**Task prompt**
Give the data as a JSON list of strings, with one string per line and blank lines omitted. Start at the first line of the data and stop after the line containing "family: Rosaceae", including both ends.

Collected data:
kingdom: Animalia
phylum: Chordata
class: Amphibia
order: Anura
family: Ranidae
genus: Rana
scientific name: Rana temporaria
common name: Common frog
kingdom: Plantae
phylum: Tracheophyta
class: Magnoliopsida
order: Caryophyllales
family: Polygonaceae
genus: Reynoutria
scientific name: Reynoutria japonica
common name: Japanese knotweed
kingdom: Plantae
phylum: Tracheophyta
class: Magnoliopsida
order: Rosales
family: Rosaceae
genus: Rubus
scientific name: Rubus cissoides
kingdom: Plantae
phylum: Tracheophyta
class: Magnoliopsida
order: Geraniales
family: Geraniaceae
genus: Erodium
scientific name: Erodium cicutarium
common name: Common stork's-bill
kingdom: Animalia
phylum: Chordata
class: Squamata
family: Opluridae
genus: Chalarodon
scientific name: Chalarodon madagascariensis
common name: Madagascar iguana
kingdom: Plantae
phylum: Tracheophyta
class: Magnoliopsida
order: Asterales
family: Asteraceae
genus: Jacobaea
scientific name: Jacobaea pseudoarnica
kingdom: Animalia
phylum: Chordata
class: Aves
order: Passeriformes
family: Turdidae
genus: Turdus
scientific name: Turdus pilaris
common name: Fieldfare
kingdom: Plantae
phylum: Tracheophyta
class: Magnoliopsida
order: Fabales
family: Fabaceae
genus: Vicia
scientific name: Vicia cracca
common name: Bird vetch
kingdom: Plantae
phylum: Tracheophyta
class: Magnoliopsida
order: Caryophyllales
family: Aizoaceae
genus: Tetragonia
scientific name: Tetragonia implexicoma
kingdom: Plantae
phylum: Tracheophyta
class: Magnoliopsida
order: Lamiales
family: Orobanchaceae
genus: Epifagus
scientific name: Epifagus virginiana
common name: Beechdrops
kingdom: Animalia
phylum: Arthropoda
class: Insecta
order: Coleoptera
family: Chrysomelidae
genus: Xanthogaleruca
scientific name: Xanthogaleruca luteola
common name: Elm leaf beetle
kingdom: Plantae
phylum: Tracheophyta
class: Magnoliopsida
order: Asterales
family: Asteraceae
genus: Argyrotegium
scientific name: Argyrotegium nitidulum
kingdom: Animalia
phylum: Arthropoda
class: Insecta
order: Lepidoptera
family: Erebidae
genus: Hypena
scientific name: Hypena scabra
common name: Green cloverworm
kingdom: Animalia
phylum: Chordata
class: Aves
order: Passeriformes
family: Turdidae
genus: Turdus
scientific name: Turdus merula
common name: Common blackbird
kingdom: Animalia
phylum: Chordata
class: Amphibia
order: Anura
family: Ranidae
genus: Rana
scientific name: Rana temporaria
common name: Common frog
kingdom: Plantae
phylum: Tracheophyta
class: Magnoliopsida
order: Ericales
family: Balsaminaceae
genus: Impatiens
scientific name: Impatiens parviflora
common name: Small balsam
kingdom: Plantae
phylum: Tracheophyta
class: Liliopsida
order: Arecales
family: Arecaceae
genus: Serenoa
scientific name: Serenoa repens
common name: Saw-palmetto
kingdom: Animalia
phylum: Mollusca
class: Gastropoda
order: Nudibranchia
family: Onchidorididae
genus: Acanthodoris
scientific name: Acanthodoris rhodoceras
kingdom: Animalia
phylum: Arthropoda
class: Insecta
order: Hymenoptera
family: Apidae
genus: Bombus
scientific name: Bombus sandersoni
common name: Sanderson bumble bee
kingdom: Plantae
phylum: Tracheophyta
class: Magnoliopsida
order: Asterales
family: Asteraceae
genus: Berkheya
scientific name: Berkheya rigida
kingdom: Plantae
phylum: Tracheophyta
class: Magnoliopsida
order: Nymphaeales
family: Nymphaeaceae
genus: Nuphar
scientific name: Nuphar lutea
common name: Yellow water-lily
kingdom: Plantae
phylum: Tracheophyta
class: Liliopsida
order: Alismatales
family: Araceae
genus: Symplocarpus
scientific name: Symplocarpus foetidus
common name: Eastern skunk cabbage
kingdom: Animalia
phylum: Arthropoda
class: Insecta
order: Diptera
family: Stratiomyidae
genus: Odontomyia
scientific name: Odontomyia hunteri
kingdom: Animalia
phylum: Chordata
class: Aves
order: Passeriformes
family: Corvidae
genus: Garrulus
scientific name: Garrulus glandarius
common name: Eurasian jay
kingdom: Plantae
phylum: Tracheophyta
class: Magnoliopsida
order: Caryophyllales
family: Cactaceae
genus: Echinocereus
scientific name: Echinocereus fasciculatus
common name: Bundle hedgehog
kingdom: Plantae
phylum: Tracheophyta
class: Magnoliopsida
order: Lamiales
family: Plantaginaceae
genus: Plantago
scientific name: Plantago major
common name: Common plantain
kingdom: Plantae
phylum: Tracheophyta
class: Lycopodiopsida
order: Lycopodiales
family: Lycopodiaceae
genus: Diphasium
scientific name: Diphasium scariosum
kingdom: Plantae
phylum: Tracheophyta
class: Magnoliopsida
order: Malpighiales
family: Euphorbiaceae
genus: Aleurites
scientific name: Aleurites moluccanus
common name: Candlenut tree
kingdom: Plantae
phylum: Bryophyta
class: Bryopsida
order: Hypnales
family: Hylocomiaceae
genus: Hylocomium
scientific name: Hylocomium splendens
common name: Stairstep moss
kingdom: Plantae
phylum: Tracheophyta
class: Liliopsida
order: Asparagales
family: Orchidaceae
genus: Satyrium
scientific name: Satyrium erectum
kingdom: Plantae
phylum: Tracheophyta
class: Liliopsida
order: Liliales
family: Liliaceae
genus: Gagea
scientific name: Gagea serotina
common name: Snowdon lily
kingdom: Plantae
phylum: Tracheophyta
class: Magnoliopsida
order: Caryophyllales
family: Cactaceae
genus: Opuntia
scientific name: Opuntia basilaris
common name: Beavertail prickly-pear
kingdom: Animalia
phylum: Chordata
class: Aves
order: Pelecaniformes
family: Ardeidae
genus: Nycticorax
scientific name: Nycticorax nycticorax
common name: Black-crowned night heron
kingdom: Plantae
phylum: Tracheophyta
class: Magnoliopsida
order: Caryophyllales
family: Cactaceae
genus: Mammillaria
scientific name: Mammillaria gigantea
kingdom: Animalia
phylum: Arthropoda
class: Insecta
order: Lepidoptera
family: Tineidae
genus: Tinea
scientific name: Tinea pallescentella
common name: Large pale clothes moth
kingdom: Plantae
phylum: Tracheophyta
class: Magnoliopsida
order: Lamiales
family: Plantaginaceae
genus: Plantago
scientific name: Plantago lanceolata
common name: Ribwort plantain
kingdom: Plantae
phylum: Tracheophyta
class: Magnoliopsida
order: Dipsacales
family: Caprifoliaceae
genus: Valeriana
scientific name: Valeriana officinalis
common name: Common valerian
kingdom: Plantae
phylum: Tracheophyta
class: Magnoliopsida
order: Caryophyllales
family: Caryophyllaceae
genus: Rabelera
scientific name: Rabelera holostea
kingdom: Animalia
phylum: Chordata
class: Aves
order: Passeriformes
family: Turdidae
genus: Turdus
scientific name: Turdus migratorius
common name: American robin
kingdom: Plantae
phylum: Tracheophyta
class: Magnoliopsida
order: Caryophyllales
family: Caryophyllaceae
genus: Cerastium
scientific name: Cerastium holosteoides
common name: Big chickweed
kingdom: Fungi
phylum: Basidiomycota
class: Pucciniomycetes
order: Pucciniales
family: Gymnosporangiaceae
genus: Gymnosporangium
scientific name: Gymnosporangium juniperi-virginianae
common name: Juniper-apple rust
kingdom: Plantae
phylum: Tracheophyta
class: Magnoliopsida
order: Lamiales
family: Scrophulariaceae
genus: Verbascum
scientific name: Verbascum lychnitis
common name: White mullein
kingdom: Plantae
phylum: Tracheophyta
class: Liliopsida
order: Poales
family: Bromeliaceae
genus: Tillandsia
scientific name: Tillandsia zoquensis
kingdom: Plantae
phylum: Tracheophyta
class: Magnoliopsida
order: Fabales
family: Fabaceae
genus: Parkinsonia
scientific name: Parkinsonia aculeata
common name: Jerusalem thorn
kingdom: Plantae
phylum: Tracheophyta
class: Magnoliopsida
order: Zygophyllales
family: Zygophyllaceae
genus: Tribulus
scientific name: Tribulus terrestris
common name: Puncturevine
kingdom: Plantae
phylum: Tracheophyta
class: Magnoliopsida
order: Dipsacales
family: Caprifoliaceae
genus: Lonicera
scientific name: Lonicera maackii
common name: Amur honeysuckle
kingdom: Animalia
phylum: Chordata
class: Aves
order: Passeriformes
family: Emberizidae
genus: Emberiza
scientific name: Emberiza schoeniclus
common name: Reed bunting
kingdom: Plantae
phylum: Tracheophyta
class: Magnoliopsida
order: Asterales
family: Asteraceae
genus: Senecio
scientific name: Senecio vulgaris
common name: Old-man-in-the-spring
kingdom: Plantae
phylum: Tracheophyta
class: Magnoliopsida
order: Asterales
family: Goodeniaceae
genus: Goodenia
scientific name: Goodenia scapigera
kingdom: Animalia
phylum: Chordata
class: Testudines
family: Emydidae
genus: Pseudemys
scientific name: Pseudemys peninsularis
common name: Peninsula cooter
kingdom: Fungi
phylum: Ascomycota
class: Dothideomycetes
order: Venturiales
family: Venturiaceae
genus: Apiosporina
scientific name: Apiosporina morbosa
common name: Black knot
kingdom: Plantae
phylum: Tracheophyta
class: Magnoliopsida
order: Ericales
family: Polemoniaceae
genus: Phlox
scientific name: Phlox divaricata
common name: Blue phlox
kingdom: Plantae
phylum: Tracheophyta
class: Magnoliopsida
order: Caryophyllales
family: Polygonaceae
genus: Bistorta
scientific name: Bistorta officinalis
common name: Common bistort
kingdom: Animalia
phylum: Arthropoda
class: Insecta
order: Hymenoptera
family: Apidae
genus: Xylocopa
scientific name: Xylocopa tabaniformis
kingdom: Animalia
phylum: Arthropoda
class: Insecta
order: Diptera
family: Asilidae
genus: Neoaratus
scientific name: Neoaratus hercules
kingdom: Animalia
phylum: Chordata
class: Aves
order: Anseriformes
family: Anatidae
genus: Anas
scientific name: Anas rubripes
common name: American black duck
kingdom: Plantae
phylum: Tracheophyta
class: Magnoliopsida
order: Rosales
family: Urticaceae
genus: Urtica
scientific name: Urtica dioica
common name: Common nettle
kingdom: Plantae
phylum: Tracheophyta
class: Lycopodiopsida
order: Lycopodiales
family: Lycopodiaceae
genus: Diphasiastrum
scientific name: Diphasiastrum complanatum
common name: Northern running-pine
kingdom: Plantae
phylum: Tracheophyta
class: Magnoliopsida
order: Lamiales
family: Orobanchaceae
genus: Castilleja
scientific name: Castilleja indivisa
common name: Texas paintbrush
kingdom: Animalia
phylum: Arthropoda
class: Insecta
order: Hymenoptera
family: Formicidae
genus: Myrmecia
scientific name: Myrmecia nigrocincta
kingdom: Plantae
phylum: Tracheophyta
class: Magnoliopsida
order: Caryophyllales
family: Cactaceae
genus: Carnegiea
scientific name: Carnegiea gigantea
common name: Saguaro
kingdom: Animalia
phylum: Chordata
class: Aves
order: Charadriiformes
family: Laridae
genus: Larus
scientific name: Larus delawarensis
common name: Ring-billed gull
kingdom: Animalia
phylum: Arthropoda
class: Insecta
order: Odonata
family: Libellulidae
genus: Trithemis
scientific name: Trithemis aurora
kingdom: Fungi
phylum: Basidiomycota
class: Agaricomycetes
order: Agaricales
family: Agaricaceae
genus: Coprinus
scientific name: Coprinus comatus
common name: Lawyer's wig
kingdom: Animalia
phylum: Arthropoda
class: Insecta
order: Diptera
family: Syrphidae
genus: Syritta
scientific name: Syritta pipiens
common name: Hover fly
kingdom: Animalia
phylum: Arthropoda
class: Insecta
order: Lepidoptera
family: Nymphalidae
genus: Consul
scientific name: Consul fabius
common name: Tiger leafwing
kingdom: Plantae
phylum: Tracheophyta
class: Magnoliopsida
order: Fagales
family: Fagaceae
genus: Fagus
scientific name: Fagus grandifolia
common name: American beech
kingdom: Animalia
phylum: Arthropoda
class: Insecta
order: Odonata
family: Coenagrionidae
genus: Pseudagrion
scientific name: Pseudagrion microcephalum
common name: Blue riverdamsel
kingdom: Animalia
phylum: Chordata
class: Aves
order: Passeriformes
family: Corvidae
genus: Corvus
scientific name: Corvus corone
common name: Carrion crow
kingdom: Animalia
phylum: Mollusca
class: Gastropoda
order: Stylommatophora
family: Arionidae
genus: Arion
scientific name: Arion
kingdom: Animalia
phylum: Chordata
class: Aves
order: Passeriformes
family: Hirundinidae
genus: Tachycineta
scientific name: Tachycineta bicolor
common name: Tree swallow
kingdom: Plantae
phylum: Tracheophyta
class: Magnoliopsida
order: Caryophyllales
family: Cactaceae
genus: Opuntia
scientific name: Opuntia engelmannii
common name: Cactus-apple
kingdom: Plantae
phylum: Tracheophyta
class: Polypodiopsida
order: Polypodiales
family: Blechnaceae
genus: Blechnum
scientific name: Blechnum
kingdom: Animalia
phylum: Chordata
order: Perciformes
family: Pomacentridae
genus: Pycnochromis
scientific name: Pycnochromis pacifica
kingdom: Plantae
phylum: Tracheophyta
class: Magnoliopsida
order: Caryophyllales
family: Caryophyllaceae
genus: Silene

**Answer for this exercise**
[
  "kingdom: Animalia",
  "phylum: Chordata",
  "class: Amphibia",
  "order: Anura",
  "family: Ranidae",
  "genus: Rana",
  "scientific name: Rana temporaria",
  "common name: Common frog",
  "kingdom: Plantae",
  "phylum: Tracheophyta",
  "class: Magnoliopsida",
  "order: Caryophyllales",
  "family: Polygonaceae",
  "genus: Reynoutria",
  "scientific name: Reynoutria japonica",
  "common name: Japanese knotweed",
  "kingdom: Plantae",
  "phylum: Tracheophyta",
  "class: Magnoliopsida",
  "order: Rosales",
  "family: Rosaceae"
]